Across the entries below, how many lines include the word "into"? Reply with only the number.
*** Opening of Data extract ***
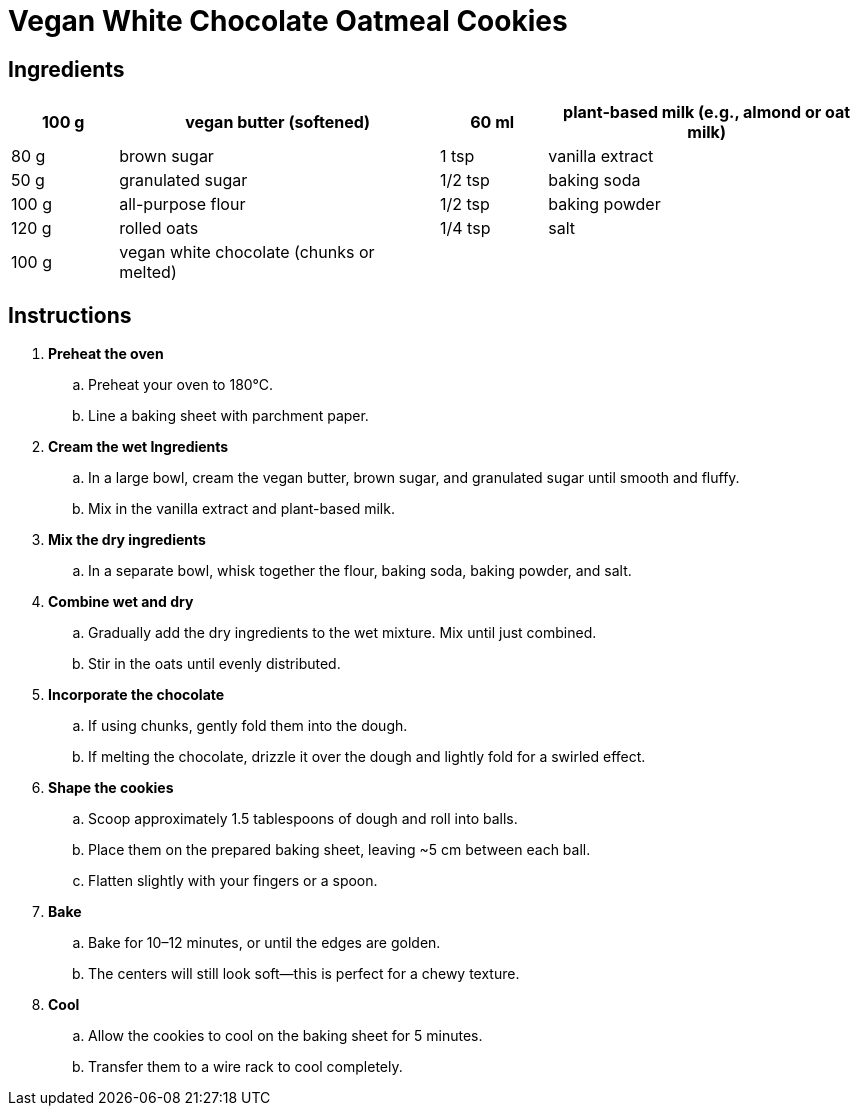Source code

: = Vegan White Chocolate Oatmeal Cookies

== Ingredients

[width="100%",cols=">1,<3,>1,<3",grid="none",frame="none",options="header",font="Bitstream Vera Sans",size="11pt"]
|===
| 100 g | vegan butter (softened) | 60 ml | plant-based milk (e.g., almond or oat milk)
| 80 g | brown sugar | 1 tsp | vanilla extract
| 50 g | granulated sugar | 1/2 tsp | baking soda
| 100 g | all-purpose flour | 1/2 tsp | baking powder
| 120 g | rolled oats | 1/4 tsp | salt
| 100 g | vegan white chocolate (chunks or melted) |  |
|===

== Instructions

[font="Bitstream Vera Sans",size="11pt"]
. **Preheat the oven**
  .. Preheat your oven to 180°C.
  .. Line a baking sheet with parchment paper.

. **Cream the wet Ingredients**
  .. In a large bowl, cream the vegan butter, brown sugar, and granulated sugar until smooth and fluffy.
  .. Mix in the vanilla extract and plant-based milk.

. **Mix the dry ingredients**
  .. In a separate bowl, whisk together the flour, baking soda, baking powder, and salt.

. **Combine wet and dry**
  .. Gradually add the dry ingredients to the wet mixture. Mix until just combined.
  .. Stir in the oats until evenly distributed.

. **Incorporate the chocolate**
  .. If using chunks, gently fold them into the dough.
  .. If melting the chocolate, drizzle it over the dough and lightly fold for a swirled effect.

. **Shape the cookies**
  .. Scoop approximately 1.5 tablespoons of dough and roll into balls.
  .. Place them on the prepared baking sheet, leaving ~5 cm between each ball.
  .. Flatten slightly with your fingers or a spoon.

. **Bake**
  .. Bake for 10–12 minutes, or until the edges are golden.
  .. The centers will still look soft—this is perfect for a chewy texture.

. **Cool**
  .. Allow the cookies to cool on the baking sheet for 5 minutes.
  .. Transfer them to a wire rack to cool completely.

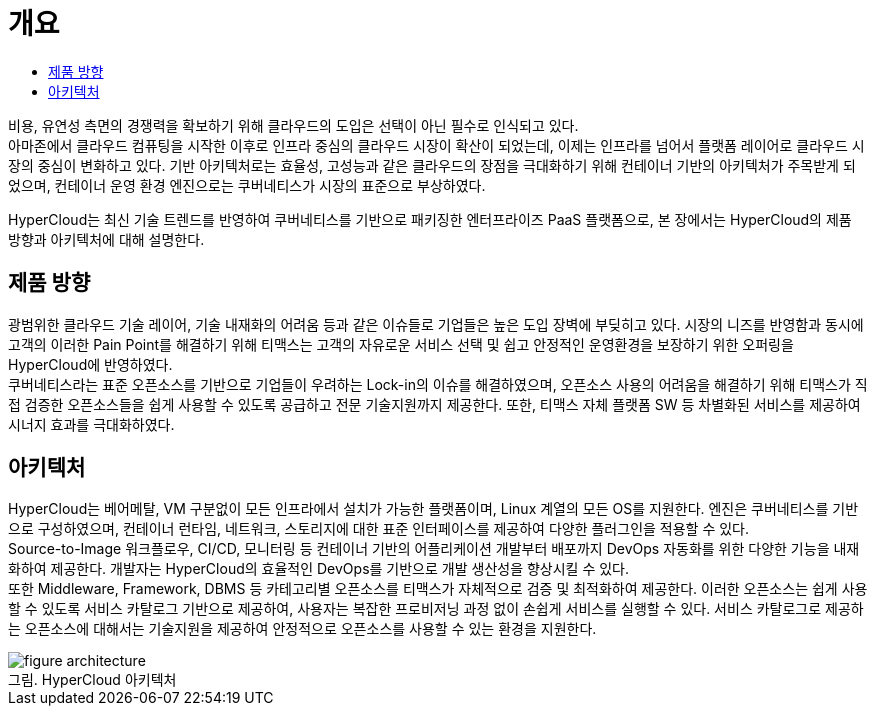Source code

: = 개요
:toc:
:toc-title:

비용, 유연성 측면의 경쟁력을 확보하기 위해 클라우드의 도입은 선택이 아닌 필수로 인식되고 있다. +
아마존에서 클라우드 컴퓨팅을 시작한 이후로 인프라 중심의 클라우드 시장이 확산이 되었는데, 이제는 인프라를 넘어서 플랫폼 레이어로 클라우드 시장의 중심이 변화하고 있다. 기반 아키텍처로는 효율성, 고성능과 같은 클라우드의 장점을 극대화하기 위해 컨테이너 기반의 아키텍처가 주목받게 되었으며, 컨테이너 운영 환경 엔진으로는 쿠버네티스가 시장의 표준으로 부상하였다.

HyperCloud는 최신 기술 트렌드를 반영하여 쿠버네티스를 기반으로 패키징한 엔터프라이즈 PaaS 플랫폼으로, 본 장에서는 HyperCloud의 제품 방향과 아키텍처에 대해 설명한다.

== 제품 방향

광범위한 클라우드 기술 레이어, 기술 내재화의 어려움 등과 같은 이슈들로 기업들은 높은 도입 장벽에 부딪히고 있다. 시장의 니즈를 반영함과 동시에 고객의 이러한 Pain Point를 해결하기 위해 티맥스는 고객의 자유로운 서비스 선택 및 쉽고 안정적인 운영환경을 보장하기 위한 오퍼링을 HyperCloud에 반영하였다. +
쿠버네티스라는 표준 오픈소스를 기반으로 기업들이 우려하는 Lock-in의 이슈를 해결하였으며, 오픈소스 사용의 어려움을 해결하기 위해 티맥스가 직접 검증한 오픈소스들을 쉽게 사용할 수 있도록 공급하고 전문 기술지원까지 제공한다. 또한, 티맥스 자체 플랫폼 SW 등 차별화된 서비스를 제공하여 시너지 효과를 극대화하였다.

== 아키텍처

HyperCloud는 베어메탈, VM 구분없이 모든 인프라에서 설치가 가능한 플랫폼이며, Linux 계열의 모든 OS를 지원한다. 엔진은 쿠버네티스를 기반으로 구성하였으며, 컨테이너 런타임, 네트워크, 스토리지에 대한 표준 인터페이스를 제공하여 다양한 플러그인을 적용할 수 있다. +
Source-to-Image 워크플로우, CI/CD, 모니터링 등 컨테이너 기반의 어플리케이션 개발부터 배포까지 DevOps 자동화를 위한 다양한 기능을 내재화하여 제공한다. 개발자는 HyperCloud의 효율적인 DevOps를 기반으로 개발 생산성을 향상시킬 수 있다. +
또한 Middleware, Framework, DBMS 등 카테고리별 오픈소스를 티맥스가 자체적으로 검증 및 최적화하여 제공한다. 이러한 오픈소스는 쉽게 사용할 수 있도록 서비스 카탈로그 기반으로 제공하여, 사용자는 복잡한 프로비저닝 과정 없이 손쉽게 서비스를 실행할 수 있다. 서비스 카탈로그로 제공하는 오픈소스에 대해서는 기술지원을 제공하여 안정적으로 오픈소스를 사용할 수 있는 환경을 지원한다.

.HyperCloud 아키텍처
[caption="그림. "]
image::../images/figure_architecture.png[]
*** Close of Data extract ***
#### Expected answer
2